## EXERCISE DATA
• • • • •

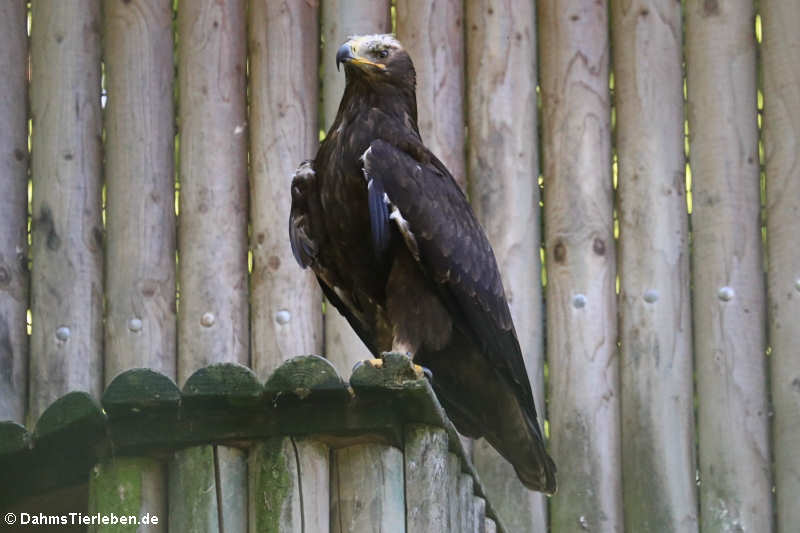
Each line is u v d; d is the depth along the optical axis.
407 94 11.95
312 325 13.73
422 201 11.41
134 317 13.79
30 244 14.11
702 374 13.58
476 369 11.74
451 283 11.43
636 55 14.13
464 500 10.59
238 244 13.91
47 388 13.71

• • • • •

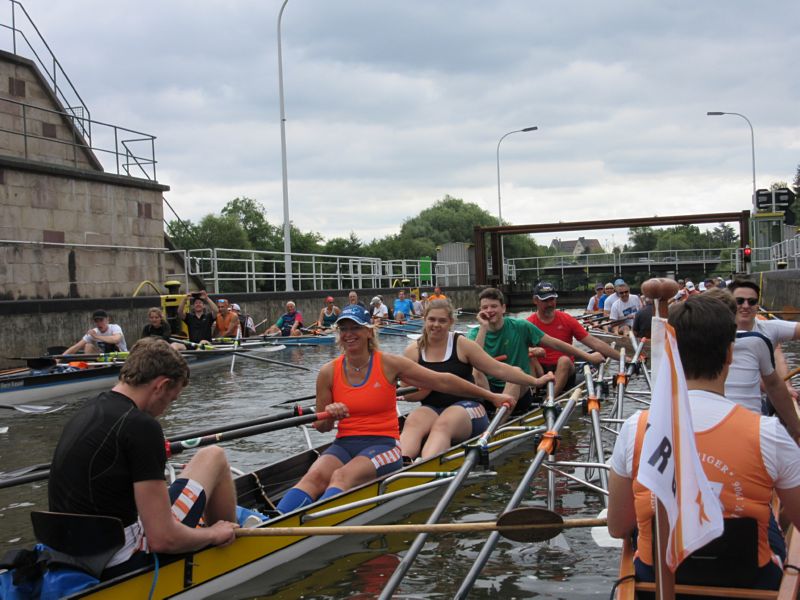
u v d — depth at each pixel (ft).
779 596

• • • • •

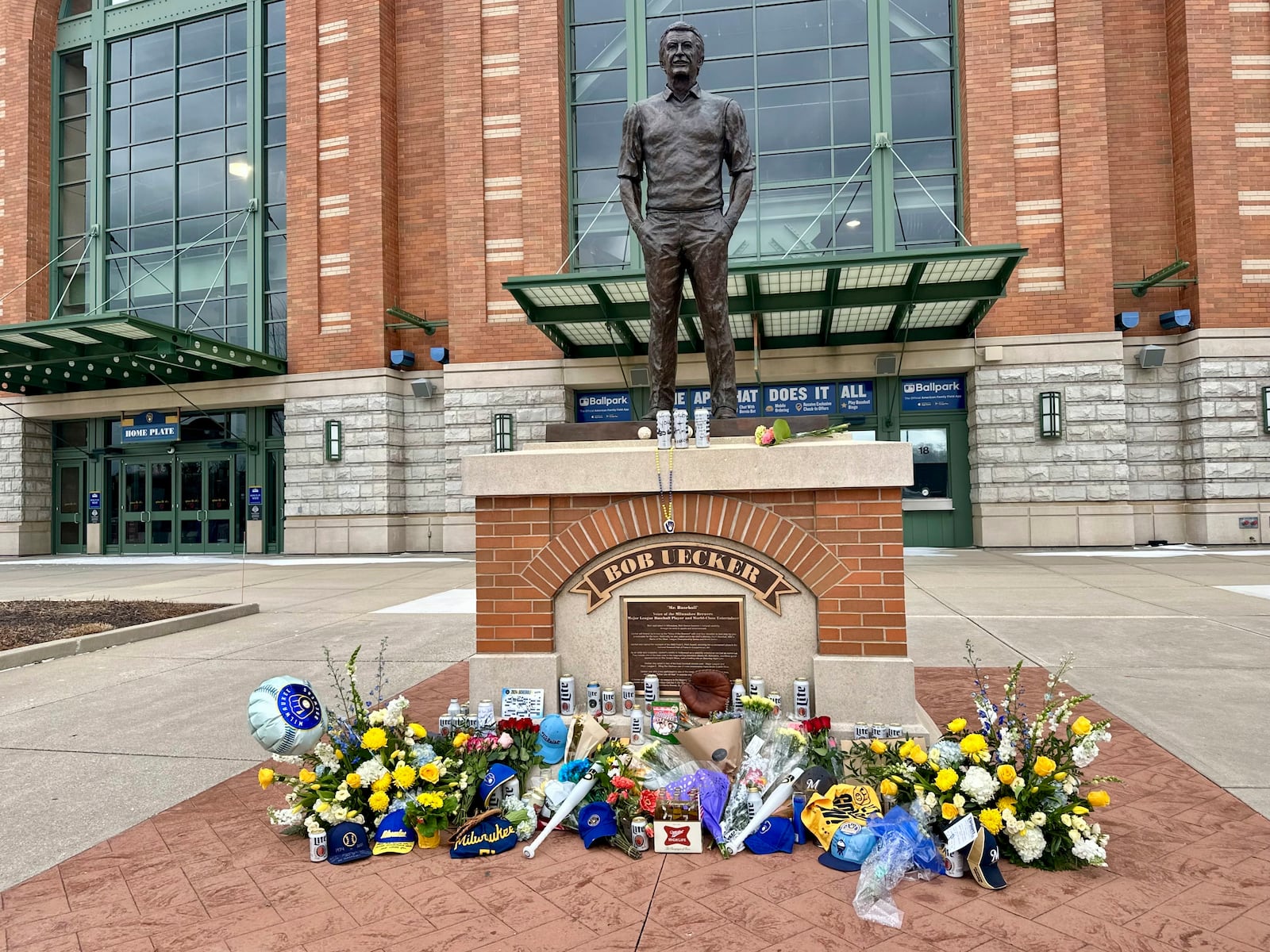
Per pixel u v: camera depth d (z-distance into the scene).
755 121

• • • • •

## TASK GOAL
From the records above, copy only the lines starting with the line that holds "Each line is" and going on through the line that holds "47 388 13.71", exactly as written.

## RESULT OF THIS TASK
Each line is u v d; d is the depth along the optical axis.
407 94 11.95
312 325 13.73
422 201 11.41
134 317 13.79
30 244 14.11
702 374 13.58
476 369 11.74
451 283 11.43
636 55 14.13
464 500 10.59
238 244 13.91
47 388 13.71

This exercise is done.